The Moon and Venus as seen from my terrace in Florence |
There is a tree next to Stan’s bungalow at Ingwelala. He told me that elephants had come into the
garden and, inexplicably, after eating a few leaves from the top, broke the tree
in half, leaving only a stump. It seemed
dead. Then, afterwards, a new branch
grew from the bare trunk. I fell in love with that tree. It seemed symbolic of my
life. Something came along, something
that seemed random, that tried to kill it, but it grew a new branch, and it lived.
At my request, Stan took this picture of me with that
tree.
Two beautiful photos of two beautiful people...and the one of the tree makes three.
ReplyDeleteThank you, my brother. Now all I need to make my return completely joyful, is a lovely dinner out with you and wonderful Barbara.
DeleteYou were adorable at 14 months, so full of life and curiosity. And you still have that same zest and inquisitiveness.
ReplyDeleteSad about your spouse.
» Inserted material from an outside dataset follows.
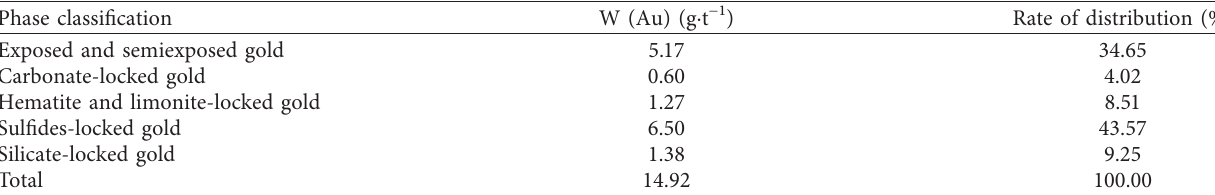
Table 3: Gold phase analysis of the sample.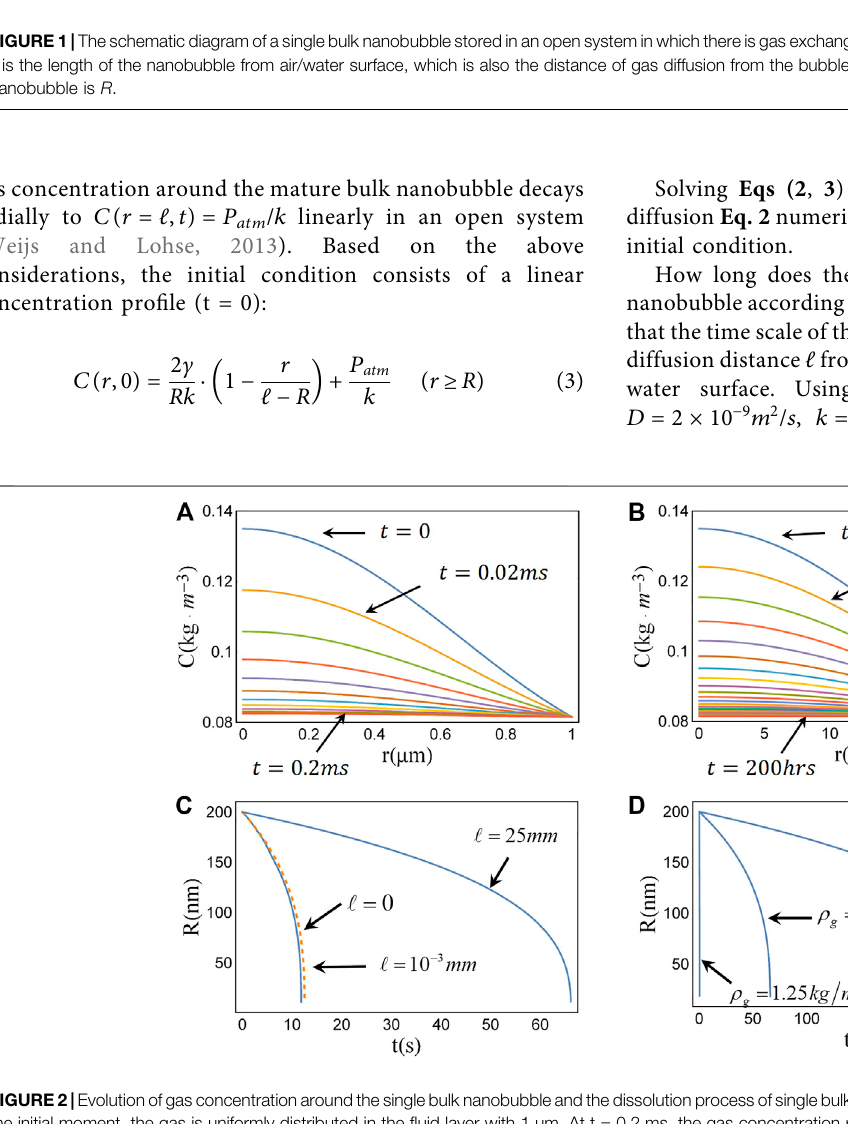
Frontiers in Materials |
Life throws a lot of curve balls. I've had my share.
So I get it. It is sad.
But look at all that you have done in 83 days. My head is reeling from reading about the air travel alone.
But you went to so many countries and cities and took terrific photos which will be new memories for you.
Oh yes, Kathy, I am making new memories all the time. That is my revenge. And of course, having wonderful friendships; belonging to this M I E tribe is a great part of it all.
DeleteAt least you had your time in the sun.
ReplyDeleteSo, you left the sun and came home to winter. You left home when Obama was in office, and came home to winter (some names should never be spoken). Such a sad tale. It's a good thing I know you well enough to know that you've already raised the ebullience level in New York by a solid 3%, all by yourself.
Welcome home!
EvKa, My penance for not being exposed to a constant diet of all that poison was to be repeatedly called upon to explain the Electoral College in Italian, a language I did not begin to study until after I was forty. Fortunately, guessing at words turned out to easier than I would have expected. "Constitution" = costituzione. "To Vote" = Votare. I got really good at it after the fifth or sixth demand for an explanation from stupefied friends--small consolation for what we are all suffering. Arghh!!!
ReplyDeleteYes, I'd like it explained to me -- and I live here!
ReplyDeleteOnly thing to do is call him "the new guy" or "President Agent Orange." One day after another brings new horrors.
I hope you can retain that sunny outlook. I'm overdosing on political comedy on TV. The comedians have a lot of material; unfortunately, some of it is awful for many people.
Next time we meet, Annamaria, you can explain the US voting system to me, too -- English will do, but I doubt I'll quite understand what happened :-)
ReplyDeleteI am, as always, in awe of your adventurous soul. May you -- and the tree -- continue to flourish, no matter how the elephants of life come at you!
Zoe, I can tell you about how it happened. Why it happened is up for conjecture. The why seems to be the same as the why for Brexit, or the rise of the extreme right in far too many places, if you ask me. We are both adventurous women.
Delete"The elephants of life." You are aware I am sure of the mascot of the US Republican Party. I absolutely HATE it that such marvelous animals are saddled with that image.
You are a inspiration. You should have a 5 minute slot on the end of the news for some feel good tv!
ReplyDeleteI agree about the same reasons for Brexit motivated many votes for President Agent Orange.
ReplyDeleteBut also some people did believe he'd bring jobs.
Also, I was surprised to see a town meeting in Kenosha, Wis., with Bernie Sanders after the election. He asked the audience of white, middle-aged folks if he thought "the new guy" would build a wall at the border and deport Muslims. They said (unbelievably) that he couldn't do it, the Constitution and courts wouldn't allow it. (Huh -- read Japanese internment and quote for Jewish and other immigrants for decades).
Then Bernie asked why the'd vote for a liar? No one could answer him.